Мария с необычайной легкостью привыкла к вдовьей роли. Первые годы ей никак не удавалось выбрать подходящий случай для снятия траура, а потом стало слишком поздно. Окружающие привыкли к мысли, что кончина Эдмунда опустошила ее. И миссис Эллисон не оставалось иного выбора, кроме как поддерживать такой образ. Ей хотелось, чтобы люди поверили ее словам, и временами она сама пыталась поверить в сказанное. Избранный способ существования вполне ее устраивал.
А теперь, бог знает откуда, принесла нелегкая Сэмюэля Эллисона, и налаженная жизнь начала катастрофически рушиться…
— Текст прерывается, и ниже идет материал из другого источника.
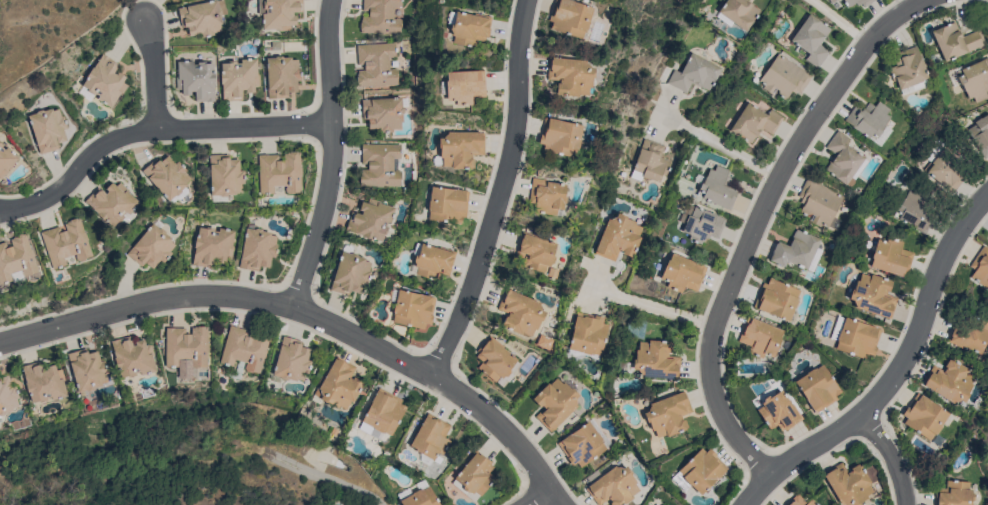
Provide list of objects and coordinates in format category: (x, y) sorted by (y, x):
building: (831, 1)
building: (857, 2)
building: (737, 13)
building: (280, 14)
building: (202, 17)
building: (380, 17)
building: (569, 17)
road: (841, 22)
building: (469, 28)
building: (811, 39)
building: (955, 40)
building: (376, 65)
building: (907, 68)
building: (694, 73)
road: (152, 76)
building: (281, 76)
building: (569, 76)
building: (784, 77)
building: (238, 78)
building: (975, 79)
building: (104, 80)
building: (196, 80)
building: (464, 86)
building: (383, 114)
building: (868, 119)
building: (754, 122)
road: (152, 127)
building: (47, 128)
building: (980, 134)
building: (559, 136)
road: (722, 146)
building: (459, 149)
building: (842, 157)
road: (333, 158)
building: (6, 160)
building: (649, 161)
building: (380, 164)
building: (947, 169)
building: (279, 173)
building: (225, 175)
building: (167, 177)
building: (717, 187)
road: (497, 194)
building: (546, 195)
building: (111, 202)
building: (818, 202)
building: (447, 204)
building: (915, 210)
building: (370, 219)
road: (760, 221)
building: (702, 225)
building: (618, 238)
building: (65, 242)
building: (212, 246)
building: (151, 247)
building: (257, 248)
building: (795, 250)
building: (537, 252)
building: (891, 257)
building: (16, 258)
building: (433, 262)
building: (980, 267)
building: (682, 273)
building: (350, 274)
building: (873, 295)
building: (776, 299)
road: (655, 307)
building: (413, 309)
building: (520, 312)
road: (310, 319)
building: (969, 333)
building: (587, 334)
building: (759, 337)
building: (857, 338)
building: (185, 345)
building: (243, 350)
building: (132, 356)
building: (494, 358)
building: (291, 360)
building: (653, 360)
building: (87, 369)
road: (898, 375)
building: (949, 380)
building: (43, 381)
building: (338, 384)
building: (817, 388)
building: (7, 395)
building: (554, 403)
building: (383, 411)
building: (778, 411)
building: (668, 414)
building: (924, 416)
building: (430, 436)
building: (584, 443)
road: (893, 458)
building: (699, 470)
building: (474, 476)
building: (848, 483)
building: (613, 486)
building: (954, 494)
building: (420, 498)
road: (544, 501)
building: (799, 501)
Мейбл, нанизывая на иголку черный бисер, нашивала его на лиф нового платья. Почему, черт возьми, Мария вздумала всю оставшуюся жизнь носить траур по Эдмунду? Должно быть, он смеется над нею там, в аду, в какой бы круг его отправили… Черный-то цвет никогда ее не красил, а уж тем более теперь, в старости, когда ее лицо сморщилось и пожелтело. А если еще щеки нарумянит, то будет похожа на крашеный труп. Ха, крашеный труп! Именно так и подумаешь, глядя на нее, душа-то совсем помертвела, однако же еще вредничает и скандалит…
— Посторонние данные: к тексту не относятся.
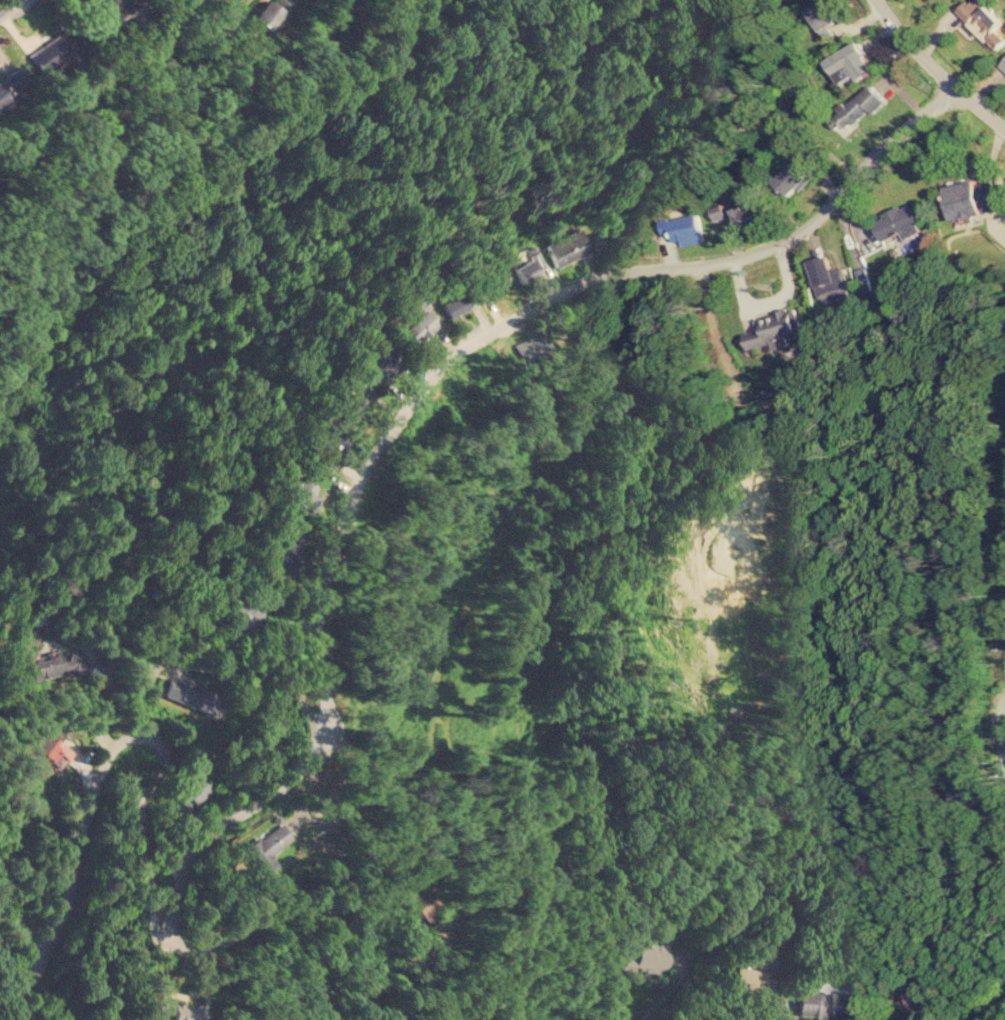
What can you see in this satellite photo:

Миссис Эллисон хотелось сказать Мейбл, чтобы она выбросила это унылое платье и сшила новое – другого цвета… может, фиолетового, который тоже считается почти траурным. Но фиолетовый или лавандовый – тоже не ее цвета, на самом деле в них она будет выглядеть только хуже.
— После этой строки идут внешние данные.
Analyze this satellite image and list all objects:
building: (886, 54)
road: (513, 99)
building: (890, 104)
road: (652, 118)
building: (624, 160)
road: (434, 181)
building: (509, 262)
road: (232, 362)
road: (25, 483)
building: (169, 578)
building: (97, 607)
Кроме того, старая дама боялась перемен. Каждому захочется спросить ее о причинах, а ей вовсе не хотелось больше вспоминать Эдмунда, не говоря уже о том, чтобы объяснять свое поведение. Поэтому она продолжала бездельно молчать. Голова у нее в итоге и правда разболелась.
* * *Миссис Эллисон не спустилась вниз к ужину. Ее страшило то, что Кэролайн может начать болтать про Сэмюэля или, хуже того, про Эдмунда, задавать вопросы, оживляя воспоминания. Разумеется, воспоминания Кэролайн о нем затрагивали лишь внешние, всем известные аспекты, а их старая дама сама намеренно и неизменно подтверждала. Она могла упорно твердить о его доброте, обаянии, способности живо рассказывать интересные истории. Могла вспомнить те рождественские празднества, когда они вместе шли по снежной аллее к церкви в сочельник, и он пел старинные песни красивым звучным голосом.
У нее сжалось горло. По щекам вдруг потекли слезы. Если бы все было так славно!..
Кто же виноват? Неужели она сама? Неужели именно она выбрала неверную дорогу, сбилась с истинного пути, лелея свои детские фантазии о благопристойной жизни, и не потому ли дожила до старости, так и не достигнув расцвета зрелости?
Но тут уж ничего не поделаешь. Теперь она не могла позволить себе измениться.
Хотя жизнь становилась невыносимой. Мария предпочла бы умереть.
Мейбл зашла в ее комнату и забрала поднос с наполовину съеденным ужином. Она ничего не сказала, да и не могла ничего сказать. Уже двадцать лет эта женщина служила у старой миссис Эллисон. Они знали друг о друге массу интимных подробностей, знали физические особенности друг друга, привычки, шаги, кашель, могли на ощупь узнать друг друга, лишь коснувшись руки или волос. Однако в сущности они оставались чужими. Старая дама никогда не спрашивала, о чем горничная думает или на что надеется в жизни, почему не спит по ночам, а Мейбл понятия не имела, какой страх сжимает ледяной рукой сердце хозяйки.